I don't work PACU (I work in day surgery and ED) but I do work closely with PACU nurses. That said:
1. If a pt in PACU goes sour and that holds up the PACU nurse getting another pt to you, don't expect the PACU to take the time to call you to let you know there will be a delay. When a pt is going sour, the last thing on PACU's mind is whether the floor nurse will be inconvenienced by the delay.
2. You had better care about what meds were given in PACU, since they could directly affect your pt's recovery. This boggles my mind that someone would not care what meds were given. What would you say if the pt coded and the doc asked you what the pt had in PACU? "I don't know" isn't exactly a response that's going to make you look that great, let alone help your pt.
3. If the pt is pain free/not nauseated, it's pretty difficult to justify giving strong IV meds. How do you explain that: "The pt had a 0/10 pain rating, but I gave him 25mcg of fentanyl because the floor nurse wanted me to"? I've gotten plenty of post-op pts who didn't require meds in PACU. It never even crossed my mind to demand the pt be medicated prior to transfer. I trust the judgement of my PACU colleagues; if in their best assessment they feel the pt doesn't require medication, then I trust their decision. If worst comes to worst and the pt is in pain or nauseated, it doesn't take me that long to get the med out of the Accu-Dose.

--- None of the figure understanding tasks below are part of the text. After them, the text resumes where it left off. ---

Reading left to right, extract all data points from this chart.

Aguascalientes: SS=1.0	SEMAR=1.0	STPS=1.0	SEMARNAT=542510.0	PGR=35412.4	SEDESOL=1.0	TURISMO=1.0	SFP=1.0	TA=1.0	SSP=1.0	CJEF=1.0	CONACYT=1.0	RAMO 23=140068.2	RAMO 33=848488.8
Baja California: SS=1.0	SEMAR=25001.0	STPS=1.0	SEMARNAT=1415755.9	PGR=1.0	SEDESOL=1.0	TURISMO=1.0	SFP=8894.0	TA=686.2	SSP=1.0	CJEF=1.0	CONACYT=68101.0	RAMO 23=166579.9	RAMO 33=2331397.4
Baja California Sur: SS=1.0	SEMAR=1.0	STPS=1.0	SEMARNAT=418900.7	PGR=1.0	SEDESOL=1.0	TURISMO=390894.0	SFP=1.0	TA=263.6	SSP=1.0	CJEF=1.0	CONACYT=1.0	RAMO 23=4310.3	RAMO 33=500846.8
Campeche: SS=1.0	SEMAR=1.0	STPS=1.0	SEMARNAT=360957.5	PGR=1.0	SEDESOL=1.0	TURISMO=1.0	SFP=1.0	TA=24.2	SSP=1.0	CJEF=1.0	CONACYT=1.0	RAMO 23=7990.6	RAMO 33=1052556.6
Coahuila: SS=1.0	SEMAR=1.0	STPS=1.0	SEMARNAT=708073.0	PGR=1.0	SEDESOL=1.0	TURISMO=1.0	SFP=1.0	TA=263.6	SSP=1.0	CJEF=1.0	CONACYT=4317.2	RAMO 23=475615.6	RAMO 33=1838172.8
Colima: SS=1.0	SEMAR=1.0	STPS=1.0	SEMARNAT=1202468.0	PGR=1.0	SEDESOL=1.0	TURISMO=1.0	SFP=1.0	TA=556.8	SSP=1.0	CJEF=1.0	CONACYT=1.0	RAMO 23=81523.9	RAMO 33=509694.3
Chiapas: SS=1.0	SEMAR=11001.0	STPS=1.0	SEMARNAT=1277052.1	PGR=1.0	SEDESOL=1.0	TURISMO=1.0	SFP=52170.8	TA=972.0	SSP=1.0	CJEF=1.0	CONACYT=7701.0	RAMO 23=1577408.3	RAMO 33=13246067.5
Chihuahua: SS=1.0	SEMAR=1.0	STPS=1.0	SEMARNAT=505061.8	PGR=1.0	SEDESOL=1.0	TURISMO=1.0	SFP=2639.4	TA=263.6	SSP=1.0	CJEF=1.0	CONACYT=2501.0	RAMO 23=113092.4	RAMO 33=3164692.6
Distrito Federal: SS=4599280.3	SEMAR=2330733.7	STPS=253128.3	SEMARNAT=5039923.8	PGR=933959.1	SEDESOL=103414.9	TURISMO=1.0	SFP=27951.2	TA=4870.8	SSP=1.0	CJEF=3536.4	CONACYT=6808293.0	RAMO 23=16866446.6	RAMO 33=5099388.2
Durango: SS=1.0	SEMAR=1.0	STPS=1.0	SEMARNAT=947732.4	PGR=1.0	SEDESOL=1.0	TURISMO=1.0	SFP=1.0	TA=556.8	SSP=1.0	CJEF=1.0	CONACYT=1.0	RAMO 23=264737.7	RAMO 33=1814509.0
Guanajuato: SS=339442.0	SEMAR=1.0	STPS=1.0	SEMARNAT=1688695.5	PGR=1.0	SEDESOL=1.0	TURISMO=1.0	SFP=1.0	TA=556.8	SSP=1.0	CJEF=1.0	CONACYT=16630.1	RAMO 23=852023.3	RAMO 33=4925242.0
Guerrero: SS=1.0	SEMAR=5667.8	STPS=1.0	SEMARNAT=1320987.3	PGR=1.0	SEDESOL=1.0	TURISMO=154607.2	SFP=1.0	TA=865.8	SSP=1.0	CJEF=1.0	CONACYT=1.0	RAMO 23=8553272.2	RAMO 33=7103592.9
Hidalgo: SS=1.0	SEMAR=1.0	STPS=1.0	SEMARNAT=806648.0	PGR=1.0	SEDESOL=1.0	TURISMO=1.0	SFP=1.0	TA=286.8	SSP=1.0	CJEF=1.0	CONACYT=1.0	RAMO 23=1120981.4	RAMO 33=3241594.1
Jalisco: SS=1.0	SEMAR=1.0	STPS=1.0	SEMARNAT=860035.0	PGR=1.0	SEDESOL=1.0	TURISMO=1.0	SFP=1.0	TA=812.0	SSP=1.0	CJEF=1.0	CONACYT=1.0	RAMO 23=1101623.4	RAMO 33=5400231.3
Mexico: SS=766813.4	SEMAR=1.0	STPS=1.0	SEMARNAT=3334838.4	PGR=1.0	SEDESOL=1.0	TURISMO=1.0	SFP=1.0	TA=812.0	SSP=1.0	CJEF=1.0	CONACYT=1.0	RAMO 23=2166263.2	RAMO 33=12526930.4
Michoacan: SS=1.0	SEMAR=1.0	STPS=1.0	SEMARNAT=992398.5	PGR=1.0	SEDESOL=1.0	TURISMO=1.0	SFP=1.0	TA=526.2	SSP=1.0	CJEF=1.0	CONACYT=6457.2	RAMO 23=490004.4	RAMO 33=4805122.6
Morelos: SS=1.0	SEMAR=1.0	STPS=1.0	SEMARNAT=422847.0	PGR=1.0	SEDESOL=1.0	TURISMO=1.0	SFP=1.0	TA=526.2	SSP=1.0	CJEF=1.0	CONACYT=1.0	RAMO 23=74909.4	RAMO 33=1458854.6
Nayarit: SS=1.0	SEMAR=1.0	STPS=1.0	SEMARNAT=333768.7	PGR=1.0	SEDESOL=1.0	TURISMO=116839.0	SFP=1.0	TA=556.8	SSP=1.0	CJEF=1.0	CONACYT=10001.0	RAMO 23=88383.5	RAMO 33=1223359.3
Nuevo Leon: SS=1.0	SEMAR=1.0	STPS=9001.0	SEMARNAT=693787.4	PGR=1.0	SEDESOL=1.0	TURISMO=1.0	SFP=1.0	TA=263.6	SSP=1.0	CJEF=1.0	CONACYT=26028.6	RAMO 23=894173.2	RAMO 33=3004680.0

4. PACU pts are constantly coming in and leaving the dept. It is unrealistic to expect PACU to hold pts. til it is convenient for the floor. PACU can't ask the OR to delay the pt coming out of the OR to them; they have to be ready to take the pt right away. If PACU is holding pts for the floor's convenience, that means that nurse isn't available for the post-op pt.
I can guarantee you that PACU nurses are not just sitting down there filing their nails and reading magazines all day long. Yes, we all need to work together and try accommodate one another, but some of these requests are unrealistic and flat out unsafe.